By considering the PERFECT project from the perspective of register-based data, i.e. from the perspective of secondary data that are originally collected for some other purpose, the achievements of the project are remarkable. The project provides complete individual-level data for several important health problems on treatment processes across organisational boundaries in health and social care among both public and private providers, with Finnish personal identification codes that allow deterministic record linkage within and between data extracted from all nationwide administrative registers – this would not be currently feasible in many other countries. Moreover, the adoption of the treatment episode concept from the outset of the project has directed the development of monitoring systems towards the patient (client) perspective. The aim has not been just to develop indicators per se, but to do so in the terms of (reconstructed) treatment episodes that can be observed from the register-based data. Incorporating the clinical, technical and methodological perspectives and expertise by using multidisciplinary study groups has resulted in definitions that are important from the clinical point of view and maximise use of the most reliable data in the registers. This has required a great deal of work, but as the articles in this special issue demonstrate, many of the subprojects on different health problems have been successful in providing results that are scientifically valid and, above all, useful in improving treatment practices and outcomes of care.
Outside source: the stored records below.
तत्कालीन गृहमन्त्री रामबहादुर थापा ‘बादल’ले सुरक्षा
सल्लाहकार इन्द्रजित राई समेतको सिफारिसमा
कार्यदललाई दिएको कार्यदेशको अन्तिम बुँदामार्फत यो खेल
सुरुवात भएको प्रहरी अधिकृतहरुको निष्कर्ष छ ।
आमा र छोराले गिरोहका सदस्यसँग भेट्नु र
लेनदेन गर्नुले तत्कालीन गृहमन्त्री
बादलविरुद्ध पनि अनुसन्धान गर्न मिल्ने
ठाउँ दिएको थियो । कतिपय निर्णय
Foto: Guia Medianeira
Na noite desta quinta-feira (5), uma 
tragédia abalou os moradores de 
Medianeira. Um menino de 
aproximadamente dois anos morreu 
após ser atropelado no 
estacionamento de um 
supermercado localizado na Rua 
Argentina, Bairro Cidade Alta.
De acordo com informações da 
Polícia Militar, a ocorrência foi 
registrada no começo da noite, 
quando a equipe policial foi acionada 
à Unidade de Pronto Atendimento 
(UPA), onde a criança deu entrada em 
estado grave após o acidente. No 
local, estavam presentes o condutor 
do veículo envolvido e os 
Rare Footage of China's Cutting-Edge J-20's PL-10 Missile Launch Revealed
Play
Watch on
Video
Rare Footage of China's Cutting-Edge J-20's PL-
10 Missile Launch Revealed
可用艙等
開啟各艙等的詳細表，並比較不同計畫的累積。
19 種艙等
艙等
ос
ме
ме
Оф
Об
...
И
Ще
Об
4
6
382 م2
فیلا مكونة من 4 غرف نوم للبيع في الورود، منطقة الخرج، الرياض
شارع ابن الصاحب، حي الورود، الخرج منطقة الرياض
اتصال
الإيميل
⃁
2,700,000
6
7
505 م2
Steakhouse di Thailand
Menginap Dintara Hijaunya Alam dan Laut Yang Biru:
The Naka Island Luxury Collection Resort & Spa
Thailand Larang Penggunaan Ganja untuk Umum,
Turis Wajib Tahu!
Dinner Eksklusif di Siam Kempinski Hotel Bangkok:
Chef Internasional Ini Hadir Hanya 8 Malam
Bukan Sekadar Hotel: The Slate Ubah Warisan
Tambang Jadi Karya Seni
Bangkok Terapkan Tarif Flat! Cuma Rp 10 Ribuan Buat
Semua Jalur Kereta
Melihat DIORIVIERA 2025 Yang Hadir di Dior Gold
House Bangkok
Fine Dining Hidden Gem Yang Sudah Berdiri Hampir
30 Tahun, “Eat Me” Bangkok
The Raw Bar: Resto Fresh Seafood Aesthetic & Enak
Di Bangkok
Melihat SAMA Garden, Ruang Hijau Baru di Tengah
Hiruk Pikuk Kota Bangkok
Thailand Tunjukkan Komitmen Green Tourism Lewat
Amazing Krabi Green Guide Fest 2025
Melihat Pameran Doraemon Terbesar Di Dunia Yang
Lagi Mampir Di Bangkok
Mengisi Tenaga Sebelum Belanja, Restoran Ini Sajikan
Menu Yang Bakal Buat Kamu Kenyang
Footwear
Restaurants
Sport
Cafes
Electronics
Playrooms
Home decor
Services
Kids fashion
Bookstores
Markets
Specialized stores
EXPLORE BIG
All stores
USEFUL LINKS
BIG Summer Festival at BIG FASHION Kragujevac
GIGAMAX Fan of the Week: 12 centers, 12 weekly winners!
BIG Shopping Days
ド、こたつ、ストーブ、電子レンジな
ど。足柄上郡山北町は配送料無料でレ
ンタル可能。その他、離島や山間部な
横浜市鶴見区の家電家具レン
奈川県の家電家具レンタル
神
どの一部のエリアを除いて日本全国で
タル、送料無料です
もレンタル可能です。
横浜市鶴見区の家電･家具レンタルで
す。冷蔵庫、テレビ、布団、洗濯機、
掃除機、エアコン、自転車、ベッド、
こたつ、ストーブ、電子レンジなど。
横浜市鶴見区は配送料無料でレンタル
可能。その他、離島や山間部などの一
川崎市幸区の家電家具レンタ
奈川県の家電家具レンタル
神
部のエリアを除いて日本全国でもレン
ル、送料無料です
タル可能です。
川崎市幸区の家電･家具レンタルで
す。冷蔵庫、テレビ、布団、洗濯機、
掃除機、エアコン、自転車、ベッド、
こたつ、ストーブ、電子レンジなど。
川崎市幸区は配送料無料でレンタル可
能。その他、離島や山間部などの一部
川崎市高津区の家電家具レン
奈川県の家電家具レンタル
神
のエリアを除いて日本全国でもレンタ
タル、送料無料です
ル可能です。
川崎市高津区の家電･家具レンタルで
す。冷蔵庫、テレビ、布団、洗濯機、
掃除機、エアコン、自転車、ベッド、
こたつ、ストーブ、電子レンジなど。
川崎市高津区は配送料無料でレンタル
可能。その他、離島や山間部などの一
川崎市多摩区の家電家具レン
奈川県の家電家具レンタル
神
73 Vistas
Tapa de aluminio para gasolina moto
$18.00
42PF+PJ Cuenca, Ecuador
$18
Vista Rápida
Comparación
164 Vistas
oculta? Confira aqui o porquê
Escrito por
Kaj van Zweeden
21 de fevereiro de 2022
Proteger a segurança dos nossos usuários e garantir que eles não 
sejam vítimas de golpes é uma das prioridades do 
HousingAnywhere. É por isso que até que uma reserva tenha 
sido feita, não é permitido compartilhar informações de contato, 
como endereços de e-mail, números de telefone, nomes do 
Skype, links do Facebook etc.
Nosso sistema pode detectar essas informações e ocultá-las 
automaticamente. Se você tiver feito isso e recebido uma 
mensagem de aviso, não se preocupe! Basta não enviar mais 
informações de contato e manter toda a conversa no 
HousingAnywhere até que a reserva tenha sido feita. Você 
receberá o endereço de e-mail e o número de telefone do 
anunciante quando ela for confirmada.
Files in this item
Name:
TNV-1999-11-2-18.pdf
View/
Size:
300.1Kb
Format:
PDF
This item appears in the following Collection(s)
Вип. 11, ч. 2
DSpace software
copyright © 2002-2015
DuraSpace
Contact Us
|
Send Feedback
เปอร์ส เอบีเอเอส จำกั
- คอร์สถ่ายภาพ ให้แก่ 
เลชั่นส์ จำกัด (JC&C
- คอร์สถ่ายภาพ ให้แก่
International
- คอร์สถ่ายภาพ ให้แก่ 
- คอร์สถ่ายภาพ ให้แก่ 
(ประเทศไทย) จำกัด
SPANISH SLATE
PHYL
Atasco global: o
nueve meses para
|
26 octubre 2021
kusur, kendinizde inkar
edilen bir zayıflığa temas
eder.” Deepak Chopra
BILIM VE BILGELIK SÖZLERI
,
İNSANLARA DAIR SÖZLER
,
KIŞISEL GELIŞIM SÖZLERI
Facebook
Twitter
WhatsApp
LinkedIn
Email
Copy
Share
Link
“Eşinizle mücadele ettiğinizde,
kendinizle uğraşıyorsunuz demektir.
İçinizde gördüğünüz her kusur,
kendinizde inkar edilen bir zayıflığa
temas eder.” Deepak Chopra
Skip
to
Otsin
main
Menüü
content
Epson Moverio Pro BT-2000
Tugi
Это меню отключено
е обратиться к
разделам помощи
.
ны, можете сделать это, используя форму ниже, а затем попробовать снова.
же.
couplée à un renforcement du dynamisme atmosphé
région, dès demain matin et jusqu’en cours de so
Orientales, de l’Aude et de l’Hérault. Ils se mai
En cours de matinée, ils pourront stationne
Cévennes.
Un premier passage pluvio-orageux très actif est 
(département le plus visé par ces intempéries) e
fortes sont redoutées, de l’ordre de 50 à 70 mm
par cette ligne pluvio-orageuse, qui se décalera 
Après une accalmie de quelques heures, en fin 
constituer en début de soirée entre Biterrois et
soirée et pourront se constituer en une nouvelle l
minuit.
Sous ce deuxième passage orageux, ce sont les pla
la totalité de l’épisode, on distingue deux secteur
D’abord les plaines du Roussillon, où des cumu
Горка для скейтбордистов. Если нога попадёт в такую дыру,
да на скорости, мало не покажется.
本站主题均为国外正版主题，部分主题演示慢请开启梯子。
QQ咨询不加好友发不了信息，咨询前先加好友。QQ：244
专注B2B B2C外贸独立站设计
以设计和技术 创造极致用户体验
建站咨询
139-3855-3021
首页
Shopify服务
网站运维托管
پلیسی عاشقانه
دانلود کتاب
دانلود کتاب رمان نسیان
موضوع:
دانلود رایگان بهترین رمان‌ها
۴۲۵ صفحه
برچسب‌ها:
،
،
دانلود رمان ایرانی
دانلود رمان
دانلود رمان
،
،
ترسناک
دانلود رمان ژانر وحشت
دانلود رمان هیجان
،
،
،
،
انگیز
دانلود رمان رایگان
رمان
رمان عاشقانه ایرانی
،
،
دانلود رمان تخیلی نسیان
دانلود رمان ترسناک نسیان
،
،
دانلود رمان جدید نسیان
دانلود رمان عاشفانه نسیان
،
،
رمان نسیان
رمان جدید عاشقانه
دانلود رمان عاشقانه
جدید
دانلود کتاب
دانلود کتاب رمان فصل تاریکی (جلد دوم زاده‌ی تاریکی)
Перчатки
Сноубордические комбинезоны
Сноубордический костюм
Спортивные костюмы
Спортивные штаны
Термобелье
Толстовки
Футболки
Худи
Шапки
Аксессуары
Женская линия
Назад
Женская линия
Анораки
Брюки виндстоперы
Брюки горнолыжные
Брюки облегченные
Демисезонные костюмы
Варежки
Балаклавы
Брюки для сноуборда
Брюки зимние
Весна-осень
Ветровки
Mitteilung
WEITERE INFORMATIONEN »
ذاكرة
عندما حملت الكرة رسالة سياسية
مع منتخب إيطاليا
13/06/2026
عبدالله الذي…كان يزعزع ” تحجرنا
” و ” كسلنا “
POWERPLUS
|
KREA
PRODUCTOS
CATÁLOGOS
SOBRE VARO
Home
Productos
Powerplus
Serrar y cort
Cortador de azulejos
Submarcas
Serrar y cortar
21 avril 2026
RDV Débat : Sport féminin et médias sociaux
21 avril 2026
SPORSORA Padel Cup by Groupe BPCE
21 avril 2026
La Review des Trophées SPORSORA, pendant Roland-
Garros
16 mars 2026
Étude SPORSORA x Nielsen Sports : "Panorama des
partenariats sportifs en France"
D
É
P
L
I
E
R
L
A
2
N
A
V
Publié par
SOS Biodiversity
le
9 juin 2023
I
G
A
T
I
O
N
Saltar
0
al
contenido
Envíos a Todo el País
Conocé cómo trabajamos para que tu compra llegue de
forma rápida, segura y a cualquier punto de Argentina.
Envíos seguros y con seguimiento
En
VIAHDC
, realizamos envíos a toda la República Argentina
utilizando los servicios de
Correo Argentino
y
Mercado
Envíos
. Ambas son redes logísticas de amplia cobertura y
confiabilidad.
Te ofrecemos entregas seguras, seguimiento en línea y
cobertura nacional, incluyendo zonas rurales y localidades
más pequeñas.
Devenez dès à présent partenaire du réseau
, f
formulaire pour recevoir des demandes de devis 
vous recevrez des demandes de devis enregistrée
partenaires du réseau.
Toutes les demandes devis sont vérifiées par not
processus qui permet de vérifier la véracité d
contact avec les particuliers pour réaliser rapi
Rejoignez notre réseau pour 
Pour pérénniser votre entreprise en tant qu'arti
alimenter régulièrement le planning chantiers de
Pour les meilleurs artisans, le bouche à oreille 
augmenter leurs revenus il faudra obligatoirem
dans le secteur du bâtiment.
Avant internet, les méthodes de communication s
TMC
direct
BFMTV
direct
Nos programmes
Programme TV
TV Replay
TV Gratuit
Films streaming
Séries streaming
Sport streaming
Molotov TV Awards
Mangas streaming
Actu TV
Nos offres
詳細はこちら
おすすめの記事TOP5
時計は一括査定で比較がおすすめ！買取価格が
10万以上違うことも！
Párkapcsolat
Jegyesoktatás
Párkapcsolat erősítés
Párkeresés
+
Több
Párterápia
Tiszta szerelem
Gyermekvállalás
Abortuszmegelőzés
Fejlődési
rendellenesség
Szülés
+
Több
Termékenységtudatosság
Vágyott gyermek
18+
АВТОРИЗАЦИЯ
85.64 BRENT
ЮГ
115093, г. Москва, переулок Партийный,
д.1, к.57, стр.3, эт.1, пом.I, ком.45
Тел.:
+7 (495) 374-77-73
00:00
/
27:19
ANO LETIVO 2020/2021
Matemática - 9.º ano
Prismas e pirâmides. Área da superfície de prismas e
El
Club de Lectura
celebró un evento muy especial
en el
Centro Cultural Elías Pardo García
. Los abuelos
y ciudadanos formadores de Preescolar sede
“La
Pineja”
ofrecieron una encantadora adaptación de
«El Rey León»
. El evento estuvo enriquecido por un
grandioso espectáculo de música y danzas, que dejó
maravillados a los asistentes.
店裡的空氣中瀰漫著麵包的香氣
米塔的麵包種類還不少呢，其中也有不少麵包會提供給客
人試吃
From the statistical perspective, the main contributions of the project lie in the issues of measurement and operationalisation of secondary data into a form that can be used for performance assessment purposes. As described elsewhere (Citation12,Citation13), the treatment processes observed from the data can be considered as sample paths of the marked point processes. That leads to very general modelling possibilities. For practical reasons, the basic reporting in the PERFECT project has relied on rather straightforward techniques. It is not difficult to suggest several improvements to the selected approach, but it has turned out to be challenging to conduct such improvements in practice for hundreds of indicators in large datasets. For example, the use of hierarchical models that allow shrinkage of risk-adjusted results has been tested, but due to convergence problems in some cases this approach has turned out to require too much manual work to be feasible in routine use. For the selected techniques, the face validity of the results has been found to be very good and sufficient for the purpose.

More advanced statistical approaches have been developed and applied in research projects using PERFECT data. These include the modelling of multivariate responses (Citation13), hierarchical modelling (Citation5,Citation14,Citation15), neural networks (Citation16,Citation17), sequence methods (Citation13,Citation18), approaches based on minimum description length (Citation19), propensity scores (Citation20), instrumental variables (Citation15) and numerous other techniques (Citation21–26). In fact, the PERFECT data offers an excellent sandbox for the development of statistical approaches for analysing register-based data. The value of the important methodological contributions in the PERFECT project will become obvious when similar data are available in other countries.

In conclusion, regardless of the abovementioned limitations, it is obvious that the described approach offers excellent tools for performance assessment and quality improvement. A new international project (EuroHOPE) will apply the approach used in the PERFECT project in international comparative performance analysis.

Declaration of interest: The authors report no conflicts of interest. The authors alone are responsible for the content and writing of the paper.